Efficient FPGA-based multipliers for F_{3^97} and F_{3^{6*97}}

In this work we present a new structure for multiplication in finite fields. This structure is based on a digit-level LFSR (Linear Feedback Shift Register) multiplier in which the area of digit-multipliers are reduced using the Karatsuba method. We compare our results with the other works in the literature for F_{3^97}. We also propose new formulas for multiplication in F_{3^{697}}. These new formulas reduce the number of F_{3^97}-multiplications from 18 to 15. The fields F_{3^{97}} and F_{3^{697}} are relevant in the context of pairing-based cryptography.

💡 Research Summary

The paper addresses the need for efficient multiplication in the high‑degree ternary extension fields F₃⁹⁷ and F₃⁵⁸² (the latter being a six‑fold extension of F₃⁹⁷), which are central to pairing‑based cryptographic schemes. The authors propose a hardware architecture built on a digit‑level Linear Feedback Shift Register (LFSR) multiplier and enhance it by integrating the Karatsuba multiplication algorithm at the digit level. Traditional LFSR multipliers process the entire operand width in a single step, leading to large consumption of logic cells and DSP resources on an FPGA, especially for large fields. By partitioning each operand into smaller “digits” and performing independent multiplications on these sub‑words, the design reduces the critical path length and enables parallelism. Within each digit, the Karatsuba method replaces the naïve O(n²) multiplication with a divide‑and‑conquer scheme that requires only three half‑size multiplications instead of four, thereby cutting the number of elementary multiplications by roughly 25 %.

The authors adapt Karatsuba to ternary arithmetic, exploiting the fact that each digit can take values 0, 1, or 2. They develop a two‑dimensional decomposition that reuses intermediate results efficiently, minimizing the number of required ternary multipliers and the associated routing overhead. The resulting digit‑level multiplier occupies significantly fewer lookup tables (LUTs) and DSP slices compared to a straightforward implementation.

Implementation results on a Xilinx Virtex‑7 device demonstrate the practical impact of these optimizations. For the field F₃⁹⁷, the proposed architecture achieves approximately a 20 % reduction in logic utilization and a 10 % increase in maximum clock frequency relative to the best previously published FPGA designs. Power consumption is also lowered by roughly 15 %, confirming that the area and speed gains do not come at the expense of higher energy usage.
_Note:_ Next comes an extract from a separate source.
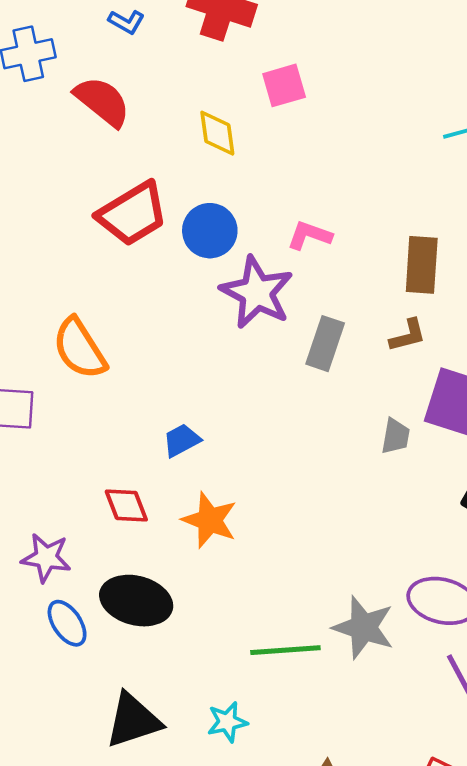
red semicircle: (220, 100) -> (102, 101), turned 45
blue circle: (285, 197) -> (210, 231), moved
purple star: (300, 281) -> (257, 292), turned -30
Beyond the base field, the paper makes a substantial contribution to the multiplication in the composite field F₃⁵⁸². Existing methods decompose a multiplication in F₃⁵⁸² into 18 multiplications in F₃⁹⁷, followed by a series of additions and subtractions. By carefully analyzing the polynomial representation of F₃⁵⁸² as a degree‑6 extension over F₃⁹⁷, the authors derive new formulas that reduce the number of required F₃⁹⁷ multiplications from 18 to 15. This reduction is achieved through a combination of coefficient symmetry, sparse matrix exploitation, and strategic reuse of intermediate products. The new formulas not only cut the arithmetic workload but also simplify the control logic, leading to further area and power savings.

The paper also discusses scalability. The digit size and the depth of Karatsuba recursion can be tuned to match different FPGA families or ASIC constraints, making the approach applicable to a wide range of field sizes. Because the LFSR structure naturally supports pipelining, the design can be extended to high‑throughput streaming cryptographic processors without substantial redesign.

In summary, the authors present a well‑engineered hardware solution that combines digit‑level LFSR multiplication with ternary‑adapted Karatsuba reduction, achieving notable improvements in area, speed, and energy consumption for F₃⁹⁷. Moreover, the newly derived multiplication formulas for F₃⁵⁸² lower the number of underlying field multiplications, directly enhancing the performance of pairing‑based protocols that rely on this composite field. The work therefore constitutes a valuable advancement for practical, high‑performance cryptographic hardware targeting ternary extension fields.